> **Available data**:
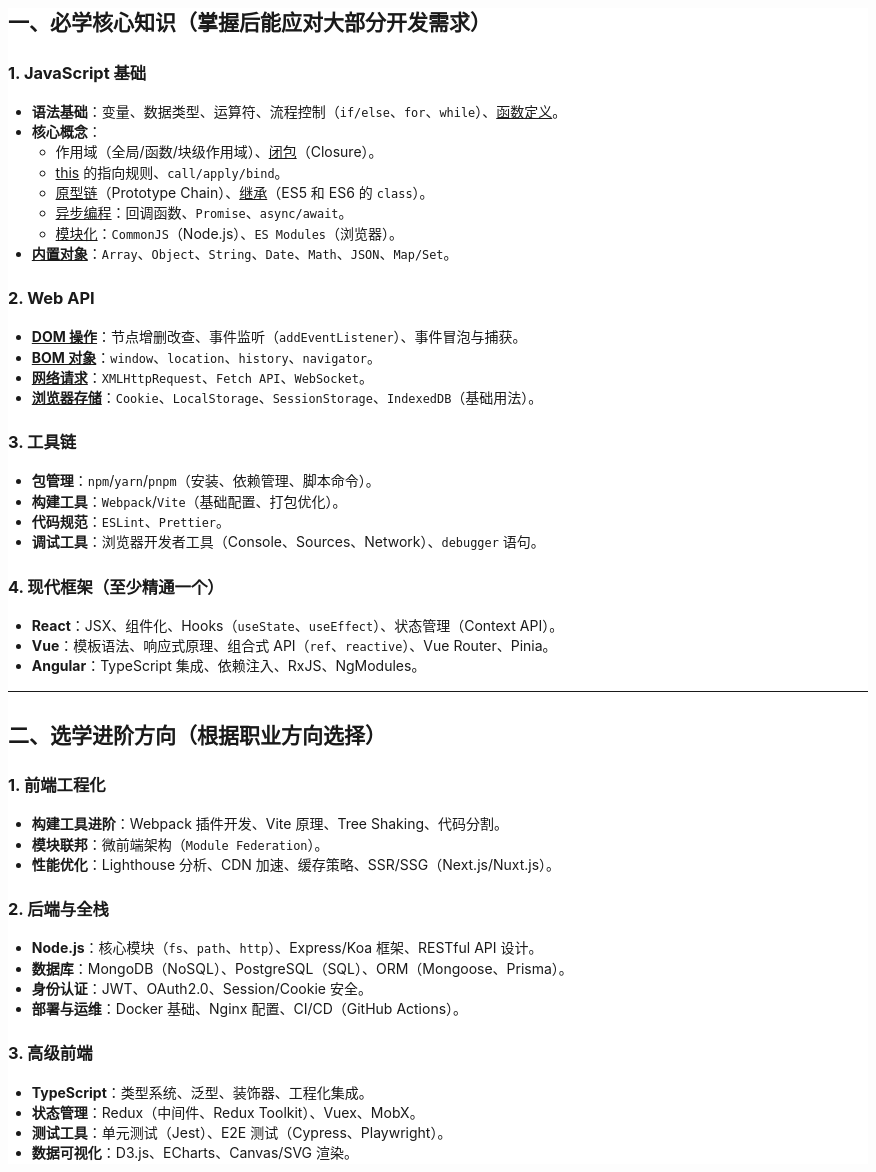 ## **一、必学核心知识**（掌握后能应对大部分开发需求）
### **1. JavaScript 基础**
+ **语法基础**：变量、数据类型、运算符、流程控制（`if/else`、`for`、`while`）、[函数定义](./function_define.js)。
+ **核心概念**：
    - 作用域（全局/函数/块级作用域）、[闭包](./js_basic.js)（Closure）。
    - [this](./this.html) 的指向规则、`call/apply/bind`。
    - [原型链](./prototype_chain.html)（Prototype Chain）、[继承](./es5_es6_extends.html)（ES5 和 ES6 的 `class`）。
    - [异步编程](./async.html)：回调函数、`Promise`、`async/await`。
    - [模块化](./module/module.md)：`CommonJS`（Node.js）、`ES Modules`（浏览器）。
+ **[内置对象](./js_basic.js)**：`Array`、`Object`、`String`、`Date`、`Math`、`JSON`、`Map/Set`。

### **2. Web API**
+ **[DOM 操作](./webapi/DOM.html)**：节点增删改查、事件监听（`addEventListener`）、事件冒泡与捕获。
+ **[BOM 对象](./webapi/BOM.html)**：`window`、`location`、`history`、`navigator`。
+ **[网络请求](./webapi/internet.html)**：`XMLHttpRequest`、`Fetch API`、`WebSocket`。
+ **[浏览器存储](./browser_storage.js)**：`Cookie`、`LocalStorage`、`SessionStorage`、`IndexedDB`（基础用法）。

### **3. 工具链**
+ **包管理**：`npm`/`yarn`/`pnpm`（安装、依赖管理、脚本命令）。
+ **构建工具**：`Webpack`/`Vite`（基础配置、打包优化）。
+ **代码规范**：`ESLint`、`Prettier`。
+ **调试工具**：浏览器开发者工具（Console、Sources、Network）、`debugger` 语句。

### **4. 现代框架（至少精通一个）**
+ **React**：JSX、组件化、Hooks（`useState`、`useEffect`）、状态管理（Context API）。
+ **Vue**：模板语法、响应式原理、组合式 API（`ref`、`reactive`）、Vue Router、Pinia。
+ **Angular**：TypeScript 集成、依赖注入、RxJS、NgModules。

---

## **二、选学进阶方向**（根据职业方向选择）
### **1. 前端工程化**
+ **构建工具进阶**：Webpack 插件开发、Vite 原理、Tree Shaking、代码分割。
+ **模块联邦**：微前端架构（`Module Federation`）。
+ **性能优化**：Lighthouse 分析、CDN 加速、缓存策略、SSR/SSG（Next.js/Nuxt.js）。

### **2. 后端与全栈**
+ **Node.js**：核心模块（`fs`、`path`、`http`）、Express/Koa 框架、RESTful API 设计。
+ **数据库**：MongoDB（NoSQL）、PostgreSQL（SQL）、ORM（Mongoose、Prisma）。
+ **身份认证**：JWT、OAuth2.0、Session/Cookie 安全。
+ **部署与运维**：Docker 基础、Nginx 配置、CI/CD（GitHub Actions）。

### **3. 高级前端**
+ **TypeScript**：类型系统、泛型、装饰器、工程化集成。
+ **状态管理**：Redux（中间件、Redux Toolkit）、Vuex、MobX。
+ **测试工具**：单元测试（Jest）、E2E 测试（Cypress、Playwright）。
+ **数据可视化**：D3.js、ECharts、Canvas/SVG 渲染。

> **Goal of the exercise**: Copy each line of the listing that carries the word "Vite".

> **Solution to this task**:
+ **构建工具**：`Webpack`/`Vite`（基础配置、打包优化）。
+ **构建工具进阶**：Webpack 插件开发、Vite 原理、Tree Shaking、代码分割。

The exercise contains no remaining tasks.